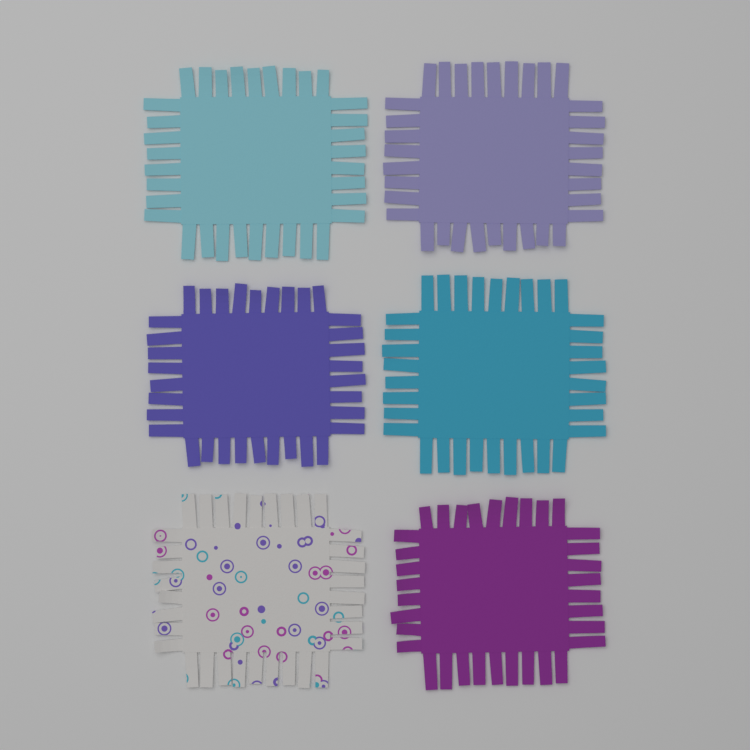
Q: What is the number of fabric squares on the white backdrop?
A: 6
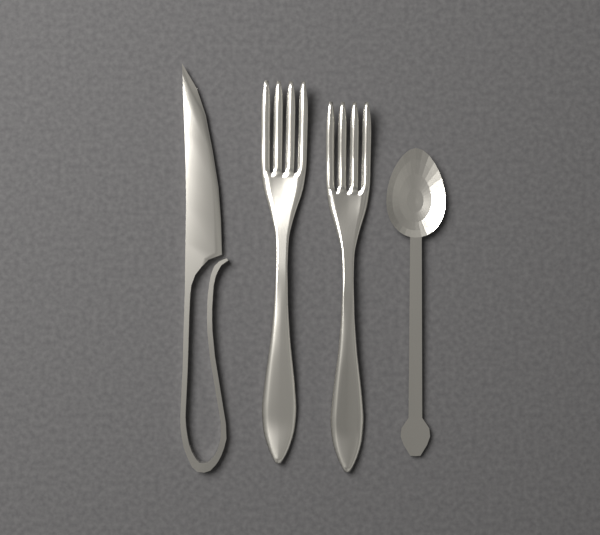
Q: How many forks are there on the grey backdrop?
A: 2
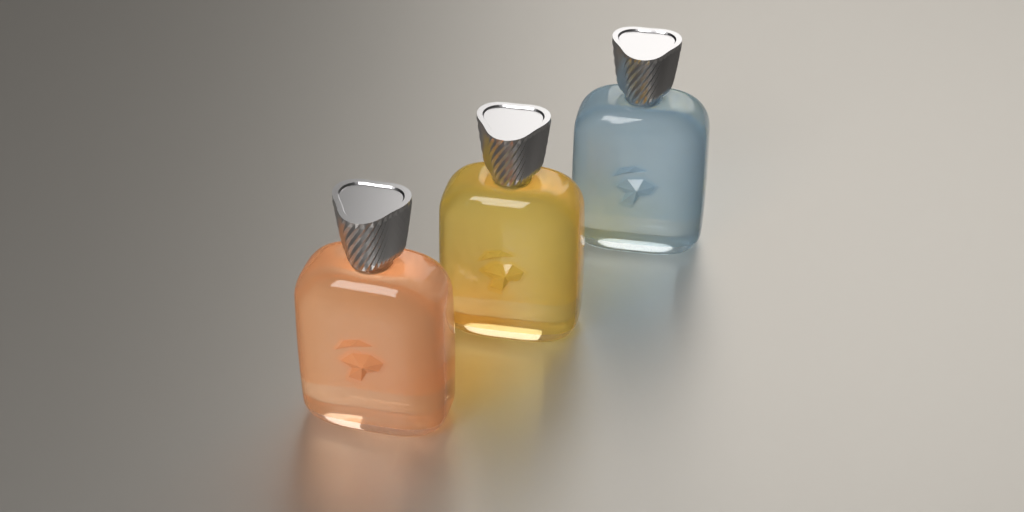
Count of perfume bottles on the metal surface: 3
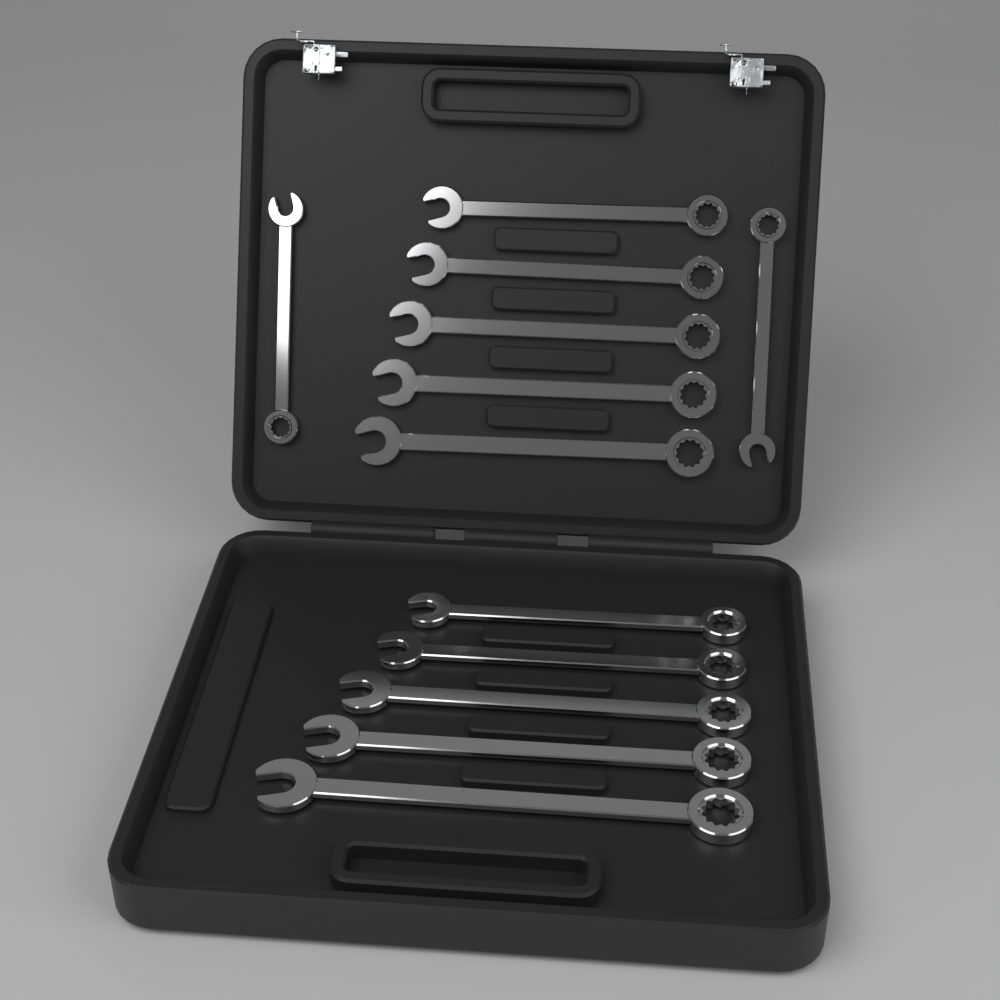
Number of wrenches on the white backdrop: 12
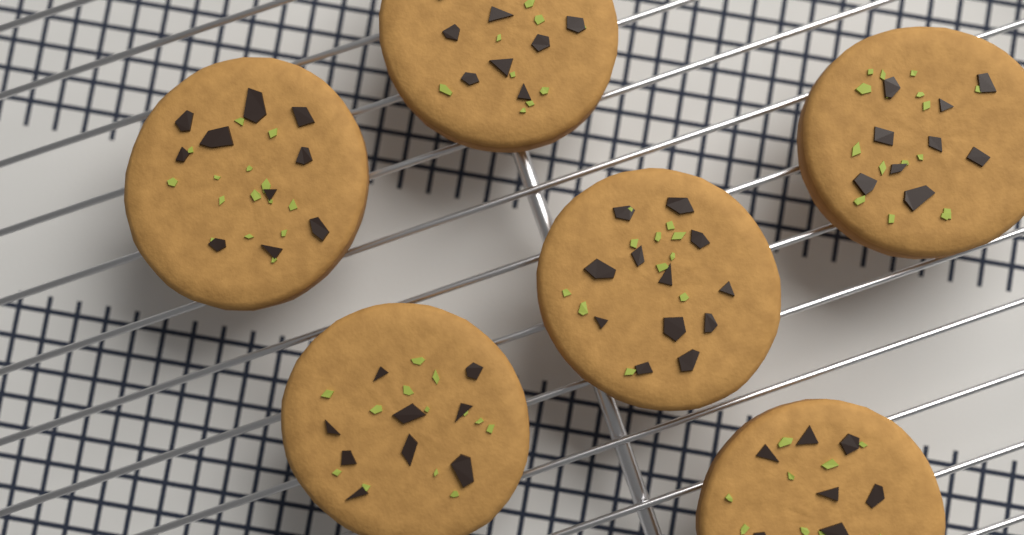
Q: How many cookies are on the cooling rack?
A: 6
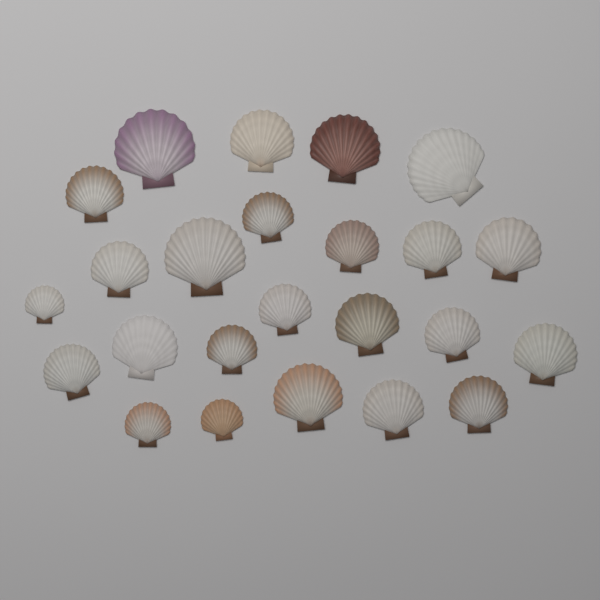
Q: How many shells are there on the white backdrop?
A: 24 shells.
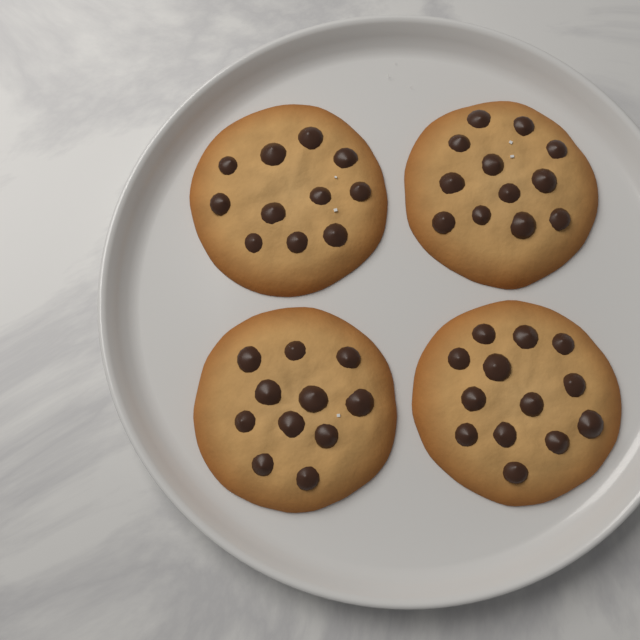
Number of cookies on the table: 4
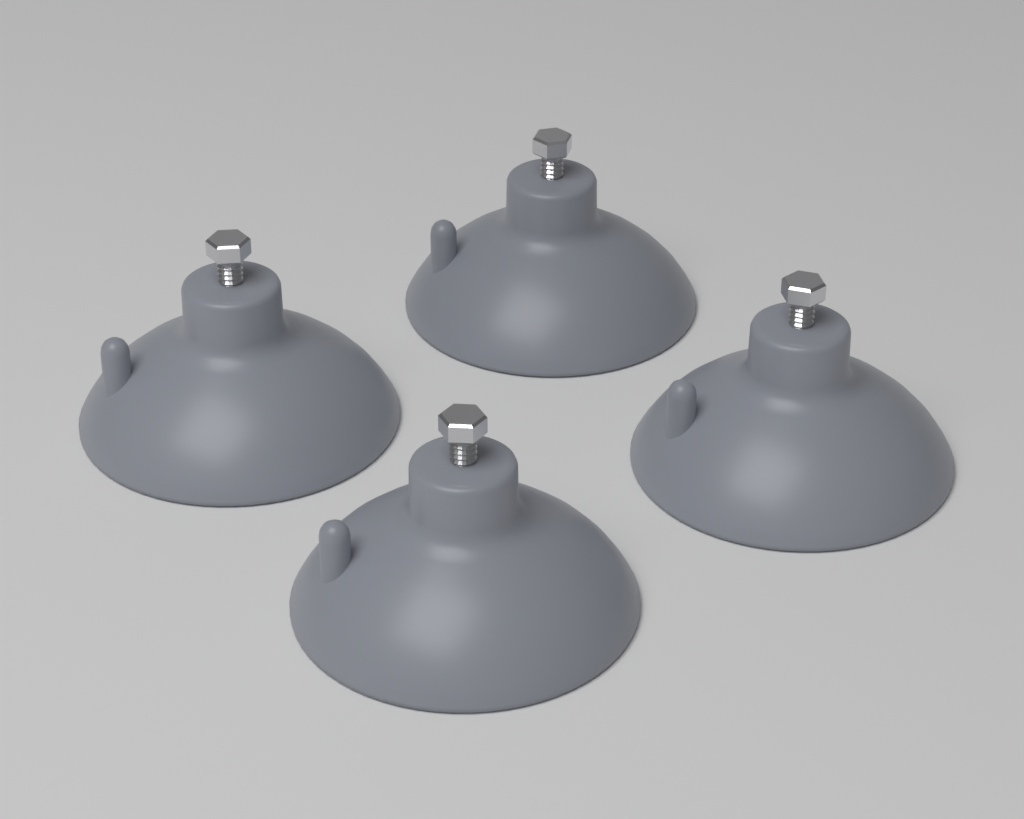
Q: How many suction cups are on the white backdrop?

◇ ◇ ◇

Put every line of the items above into a Markdown table with the columns Row and Line, numbering each row and skipping any blank lines. Leave the pictures out of the table.

Answer to this task:
| Row | Line |
|---|---|
| 1 | Q: What is the number of fabric squares on the white backdrop? |
| 2 | A: 6 |
| 3 | Q: How many forks are there on the grey backdrop? |
| 4 | A: 2 |
| 5 | Count of perfume bottles on the metal surface: 3 |
| 6 | Number of wrenches on the white backdrop: 12 |
| 7 | Q: How many cookies are on the cooling rack? |
| 8 | A: 6 |
| 9 | Q: How many shells are there on the white backdrop? |
| 10 | A: 24 shells. |
| 11 | Number of cookies on the table: 4 |
| 12 | Q: How many suction cups are on the white backdrop? |